• Text section:
— Start —

# What brand of grease are you using for Ceramic bearings?



## eggdog (Jan 20, 2011)

I have a Sram Red BB and have been using the supplied "blue" grease, but was wondering if there is another grease that could be used. Any of the Rock n Roll greases? I did see FSA makes "ceramic Grease" but $7 for a little 3ml tube is nuts. Any other reccomendations?

Thanks


----------



## tihsepa (Nov 27, 2008)

Yah, i got a 5 gallon bucket of Mobil1 synthetic wheel bearing grease. It works fine and was free.


----------



## Kerry Irons (Feb 25, 2002)

*Anything*



eggdog said:


> I have a Sram Red BB and have been using the supplied "blue" grease, but was wondering if there is another grease that could be used. Any of the Rock n Roll greases? I did see FSA makes "ceramic Grease" but $7 for a little 3ml tube is nuts. Any other reccomendations?

— End —

• Directives:
**a.** Rewrite the part of the bearing grease thread that opens with the words containing "## eggdog (Jan" and closes with "and was free.", swapping "bucket" for "pail".
**b.** Continue the bearing grease thread from the point where it stops.
The lines placed after the bearing grease thread play no part in any of this.

• Data provided:
— Start —

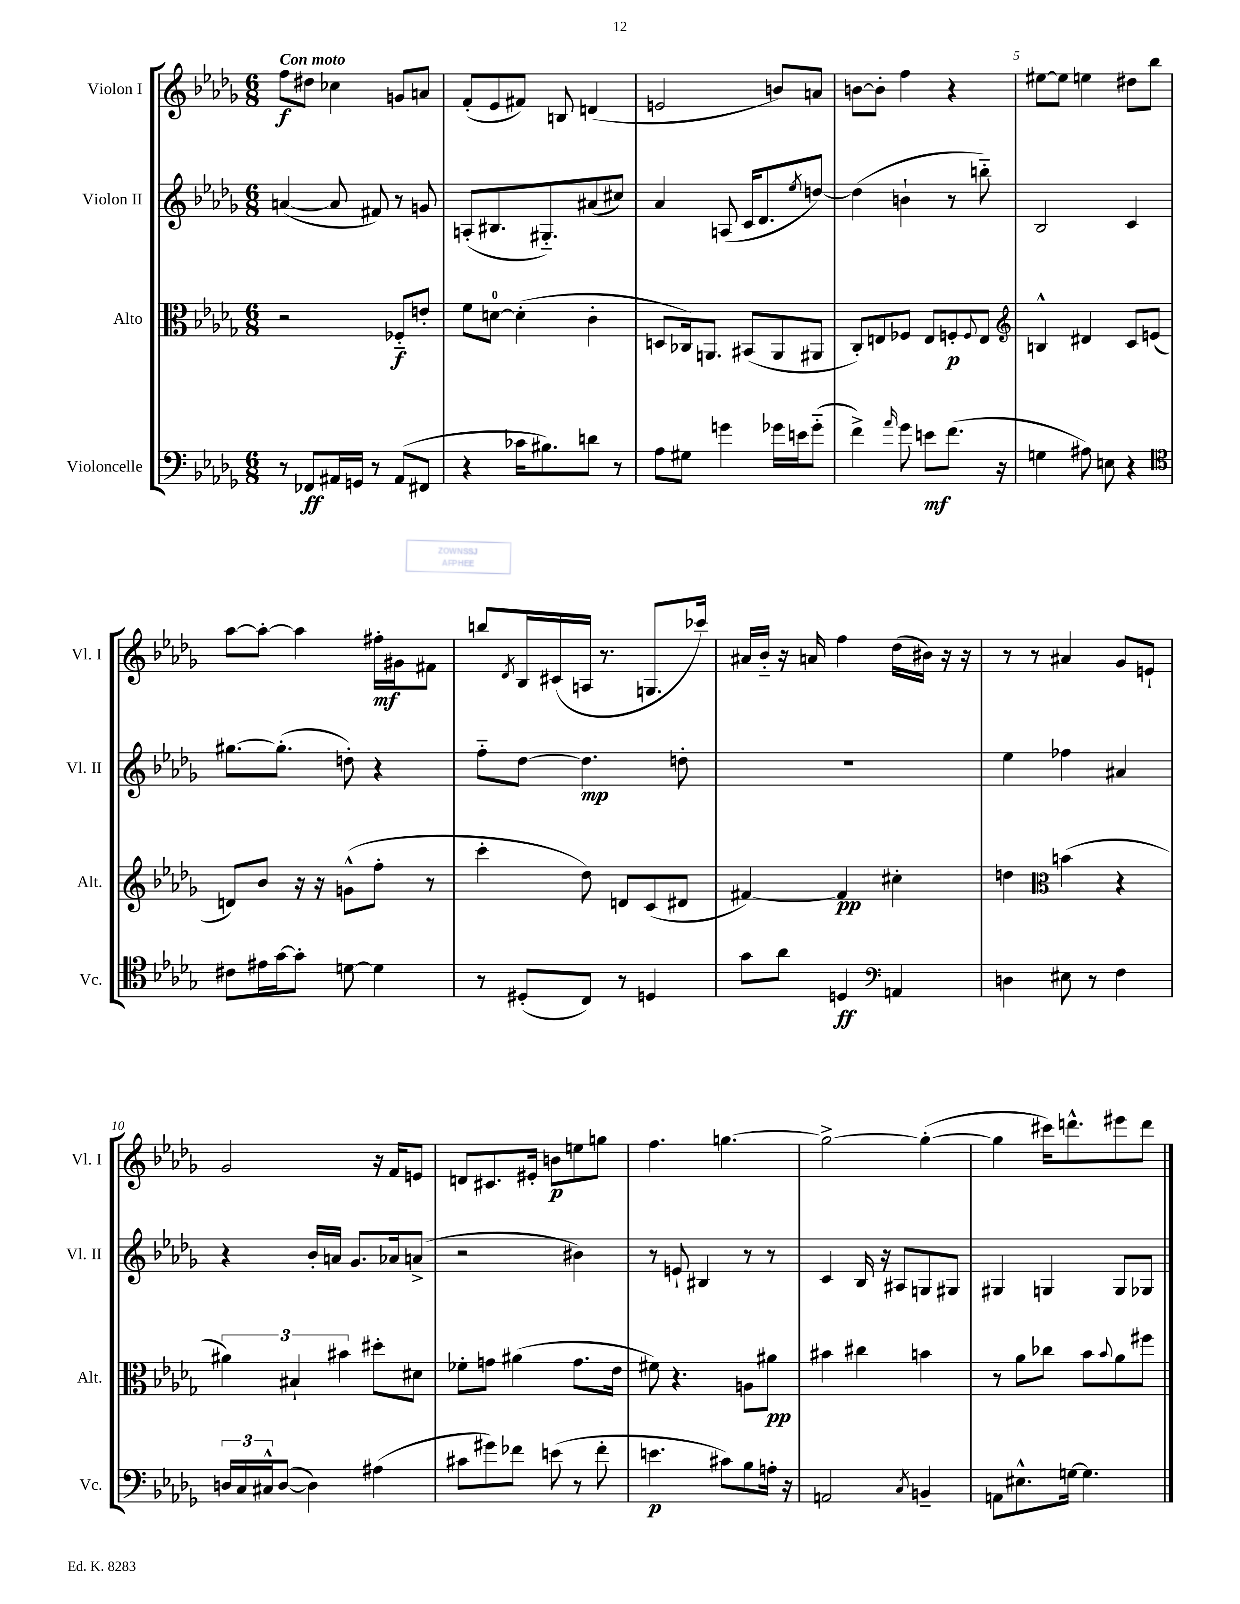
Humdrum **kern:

— End —

• Expected outputs:
**a.**
## eggdog (Jan 20, 2011)

I have a Sram Red BB and have been using the supplied "blue" grease, but was wondering if there is another grease that could be used. Any of the Rock n Roll greases? I did see FSA makes "ceramic Grease" but $7 for a little 3ml tube is nuts. Any other reccomendations?

Thanks


----------



## tihsepa (Nov 27, 2008)

Yah, i got a 5 gallon pail of Mobil1 synthetic wheel bearing grease. It works fine and was free.

**b.**
There is absolutely nothing magic about ceramic bearings, including what lube you choose to use. Any grease will work just fine. For minimum rolling resistance, lighter weight greases are better. For riding in the rain, fully waterproof greases are better (stay away from lithium grease). Otherwise you can get quality grease in quantity at any automotive supply store for far less $$ than "bicycle grease."


----------



## Retro Grouch (Apr 30, 2002)

I use Pedro's Syn Grease for my bike grease needs from wheel bearings to lubing my Speedplay pedals.


----------



## rx-79g (Sep 14, 2010)

Finish Line makes a high end grease for ceramics and such. I don't know why anyone would get on the ceramic bandwagon and then slather them in sticky, high viscosity car grease.


----------



## Mel Erickson (Feb 3, 2004)

rx-79g said:


> Finish Line makes a high end grease for ceramics and such. I don't know why anyone would get on the ceramic bandwagon.


FIFY....


----------



## Waxbytes (Sep 22, 2004)

I though ceramic bearings were frictionless and therefore didn't need grease?


----------



## tihsepa (Nov 27, 2008)

I dont run ceramics and also would never try to blame being slow on grease. There are other reasons. If someone used that line I would laugh them off their bike. "My grease made me slow. WTF?


----------



## rx-79g (Sep 14, 2010)

tihsepa said:


> I dont run ceramics and also would never try to blame being slow on grease. There are other reasons. If someone used that line I would laugh them off their bike. "My grease made me slow. WTF?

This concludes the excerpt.